[Dataset records]

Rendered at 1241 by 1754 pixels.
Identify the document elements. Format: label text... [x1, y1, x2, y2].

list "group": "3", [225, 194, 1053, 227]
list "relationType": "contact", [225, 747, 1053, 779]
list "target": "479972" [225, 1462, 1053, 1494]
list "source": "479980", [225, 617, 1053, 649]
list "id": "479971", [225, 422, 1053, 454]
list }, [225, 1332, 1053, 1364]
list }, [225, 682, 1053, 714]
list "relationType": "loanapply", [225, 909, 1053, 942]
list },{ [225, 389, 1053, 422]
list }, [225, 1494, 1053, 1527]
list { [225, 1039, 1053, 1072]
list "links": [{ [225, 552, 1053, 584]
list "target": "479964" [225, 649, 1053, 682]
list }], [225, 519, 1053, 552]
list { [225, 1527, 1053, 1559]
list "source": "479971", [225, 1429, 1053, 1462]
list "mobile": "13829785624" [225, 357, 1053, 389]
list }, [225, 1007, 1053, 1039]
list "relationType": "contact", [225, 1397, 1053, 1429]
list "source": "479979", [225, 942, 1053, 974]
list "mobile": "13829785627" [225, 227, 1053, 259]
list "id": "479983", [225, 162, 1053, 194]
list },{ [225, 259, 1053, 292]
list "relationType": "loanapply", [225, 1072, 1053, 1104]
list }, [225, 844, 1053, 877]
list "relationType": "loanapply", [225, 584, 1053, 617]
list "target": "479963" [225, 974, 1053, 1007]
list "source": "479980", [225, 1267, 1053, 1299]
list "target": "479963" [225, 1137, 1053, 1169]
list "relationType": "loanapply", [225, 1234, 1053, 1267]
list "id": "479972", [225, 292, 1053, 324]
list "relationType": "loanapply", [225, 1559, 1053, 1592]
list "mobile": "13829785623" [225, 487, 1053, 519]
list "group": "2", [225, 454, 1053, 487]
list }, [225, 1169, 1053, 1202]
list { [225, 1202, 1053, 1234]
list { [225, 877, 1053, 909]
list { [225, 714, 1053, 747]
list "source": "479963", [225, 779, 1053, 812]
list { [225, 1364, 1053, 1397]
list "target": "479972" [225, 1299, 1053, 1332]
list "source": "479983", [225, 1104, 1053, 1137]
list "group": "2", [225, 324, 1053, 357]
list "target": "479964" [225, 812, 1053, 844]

[/Dataset records]

| Your assignment |
The records above are to be printed in full, exactly as they appear.

| Result of this exercise |
Rendered at 1241 by 1754 pixels.
Identify the document elements. Format: label text... [x1, y1, x2, y2].

list "group": "3", [225, 194, 1053, 227]
list "relationType": "contact", [225, 747, 1053, 779]
list "target": "479972" [225, 1462, 1053, 1494]
list "source": "479980", [225, 617, 1053, 649]
list "id": "479971", [225, 422, 1053, 454]
list }, [225, 1332, 1053, 1364]
list }, [225, 682, 1053, 714]
list "relationType": "loanapply", [225, 909, 1053, 942]
list },{ [225, 389, 1053, 422]
list }, [225, 1494, 1053, 1527]
list { [225, 1039, 1053, 1072]
list "links": [{ [225, 552, 1053, 584]
list "target": "479964" [225, 649, 1053, 682]
list }], [225, 519, 1053, 552]
list { [225, 1527, 1053, 1559]
list "source": "479971", [225, 1429, 1053, 1462]
list "mobile": "13829785624" [225, 357, 1053, 389]
list }, [225, 1007, 1053, 1039]
list "relationType": "contact", [225, 1397, 1053, 1429]
list "source": "479979", [225, 942, 1053, 974]
list "mobile": "13829785627" [225, 227, 1053, 259]
list "id": "479983", [225, 162, 1053, 194]
list },{ [225, 259, 1053, 292]
list "relationType": "loanapply", [225, 1072, 1053, 1104]
list }, [225, 844, 1053, 877]
list "relationType": "loanapply", [225, 584, 1053, 617]
list "target": "479963" [225, 974, 1053, 1007]
list "source": "479980", [225, 1267, 1053, 1299]
list "target": "479963" [225, 1137, 1053, 1169]
list "relationType": "loanapply", [225, 1234, 1053, 1267]
list "id": "479972", [225, 292, 1053, 324]
list "relationType": "loanapply", [225, 1559, 1053, 1592]
list "mobile": "13829785623" [225, 487, 1053, 519]
list "group": "2", [225, 454, 1053, 487]
list }, [225, 1169, 1053, 1202]
list { [225, 1202, 1053, 1234]
list { [225, 877, 1053, 909]
list { [225, 714, 1053, 747]
list "source": "479963", [225, 779, 1053, 812]
list { [225, 1364, 1053, 1397]
list "target": "479972" [225, 1299, 1053, 1332]
list "source": "479983", [225, 1104, 1053, 1137]
list "group": "2", [225, 324, 1053, 357]
list "target": "479964" [225, 812, 1053, 844]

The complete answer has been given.